Communicating a boundary to others requires two ingredients. The first is sufficient self-respect to know that we deserve to be treated with kindness and consideration by others. The second is the strength/courage to express (and follow through with) a request or consequence when the various colourful characters in the world do not treat us with the respect we deserve.
One way I like to introduce boundaries to kids is by asking them how a family feels if the neighbour’s dog gets into their backyard and does its doggy business there, and why mums/dads may feel the need to talk to the neighbours when such a line is crossed.
Consider all the ways that a child might have their boundaries crossed during a single week:
· Another child at home/school pinches, pushes or grabs them without consent.
· An intruder in their personal space bubble.
· Receiving unkind words or name-calling.
· Inappropriate requests from other children or adults.
· Other children or adults pressuring them to do something they don’t want to do.
· Dealing with the annoying human tendency to give advice which wasn’t asked for in the first place.
Is it any wonder that some kids end up dysregulated by the end of the week, exploding with big feelings like sadness, anger, or worry towards the end of the day?

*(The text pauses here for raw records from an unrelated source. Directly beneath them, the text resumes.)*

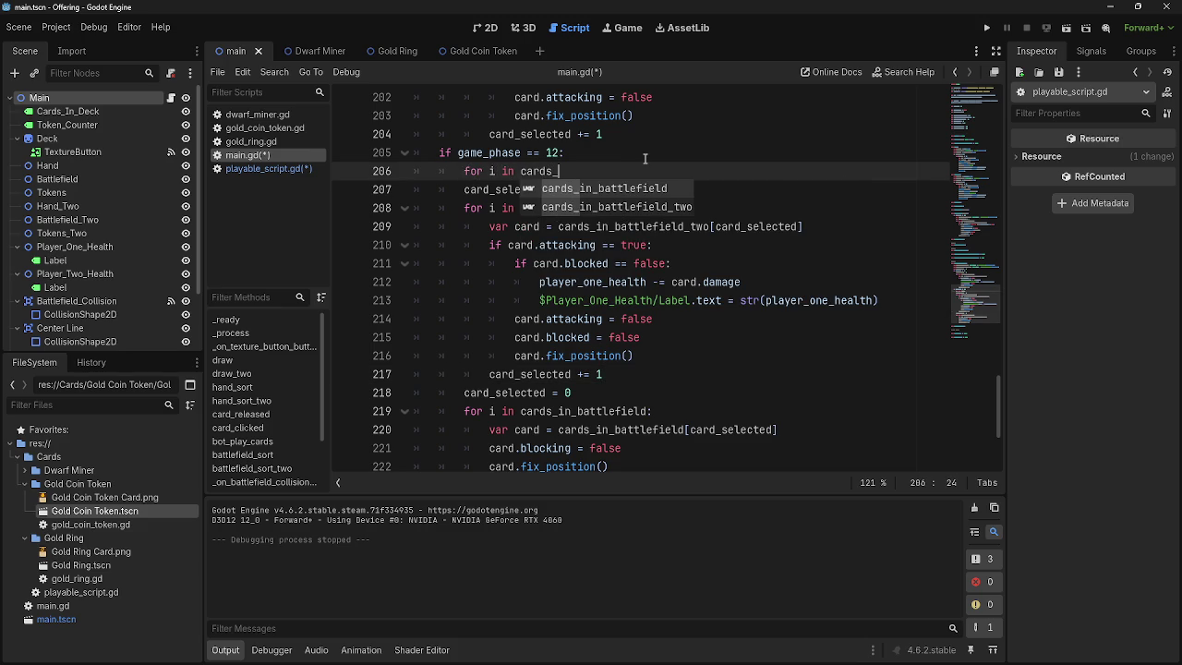
pyautogui.press('Return')
pyautogui.press('Return')
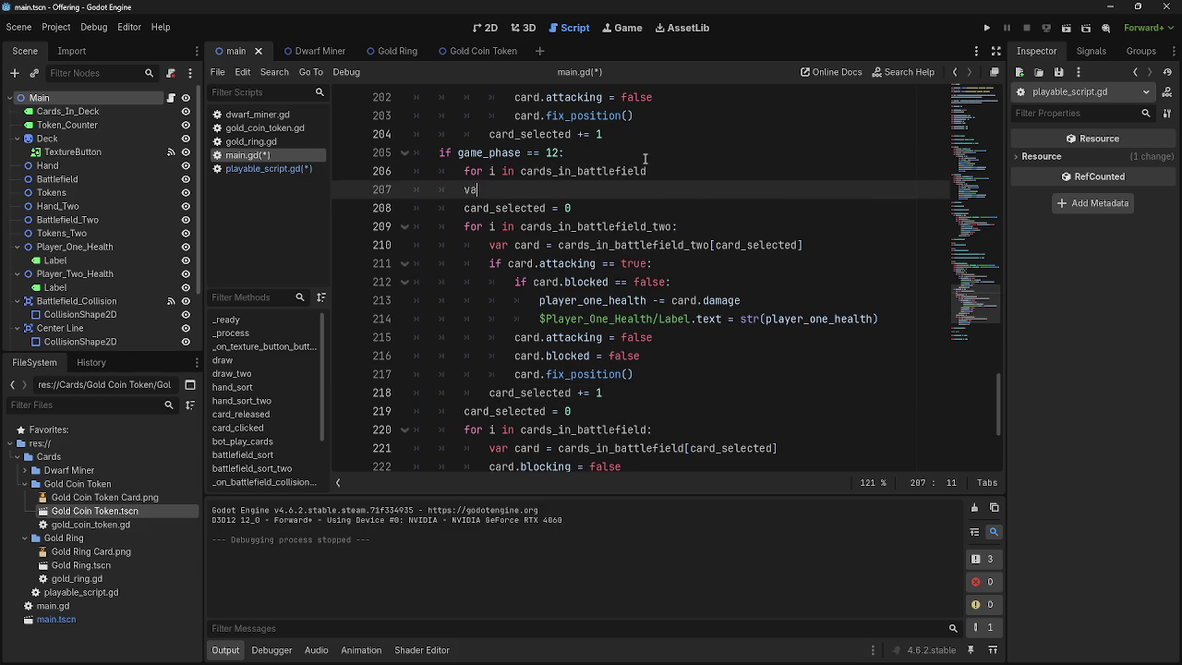
pyautogui.write('var')
pyautogui.click(664, 171)
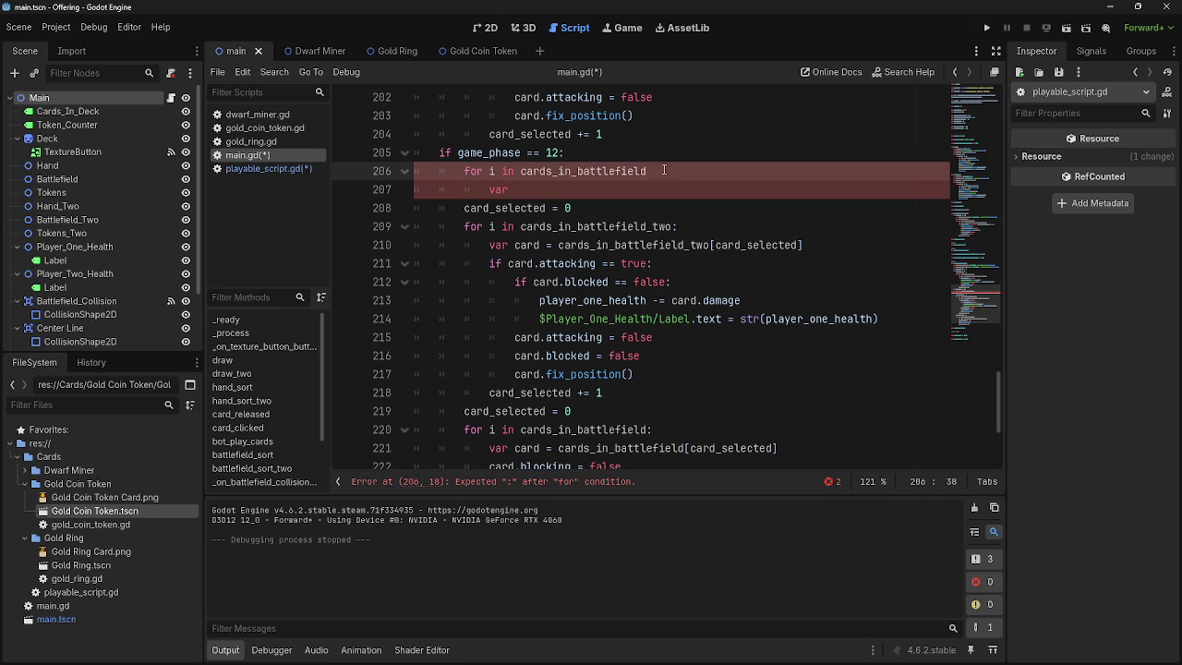
pyautogui.write(':')
pyautogui.click(653, 188)
pyautogui.write('c')
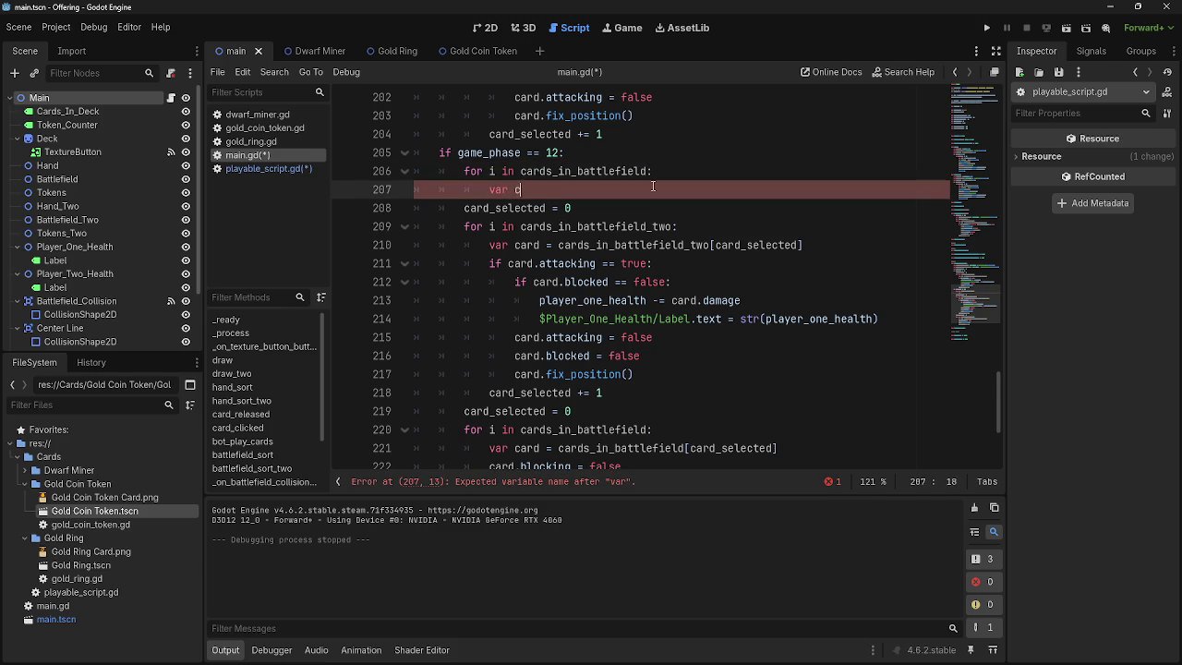
pyautogui.write('ard = c')
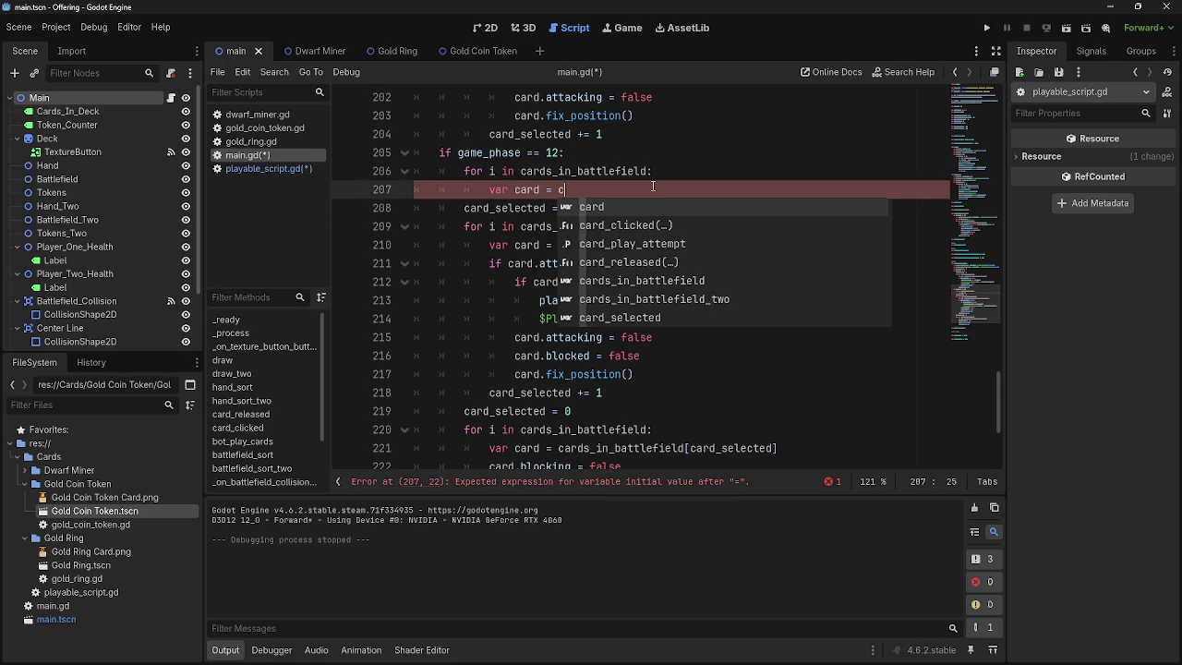
pyautogui.write('ards_in_battlefield')
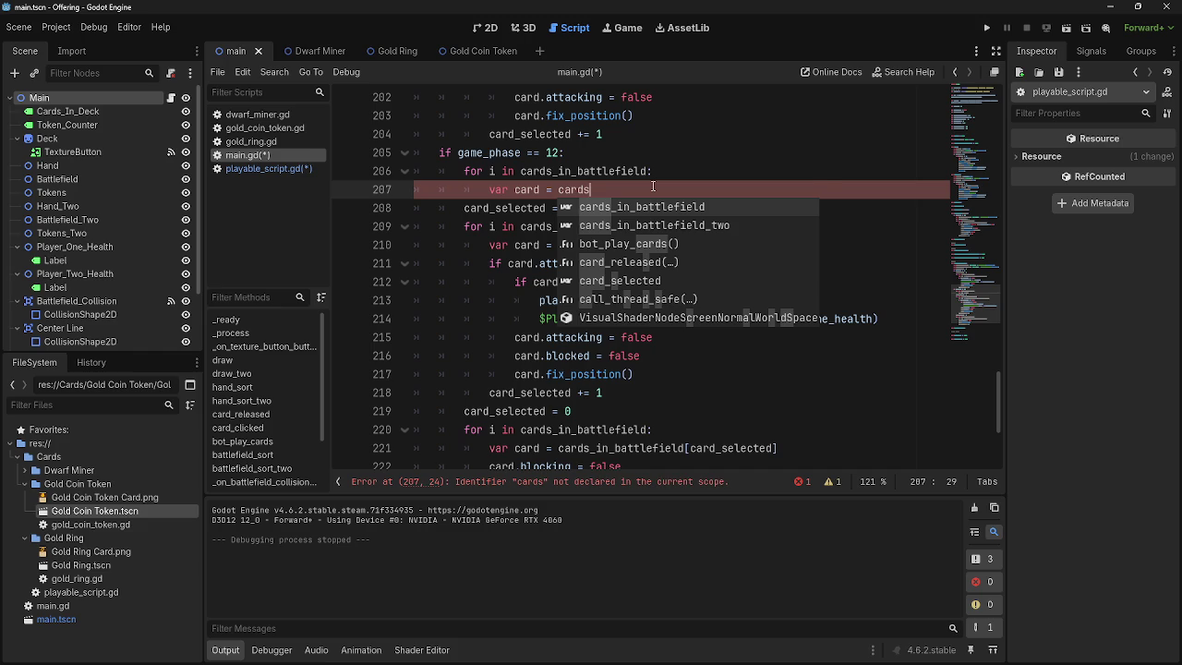
pyautogui.press('Return')
pyautogui.write('[card_se')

For this simple reason, I believe that children fortunate enough to have developed healthy boundaries tend to have a lot less emotional problems.
An easy way to role model boundaries to children – other than developing and expressing good boundaries in your own daily life, which is so important – is to rehearse with them, and praise them whenever you hear them using, boundary setting sentences like the following:
“I’ll think about it.”
“You’re a little close to me. Could you please back up?”
“I’m not comfortable with that. Please stop.”
“That isn’t funny to me.”
“I will end this conversation if you keeping speaking to me that way.”
“I’m not looking for advice currently.”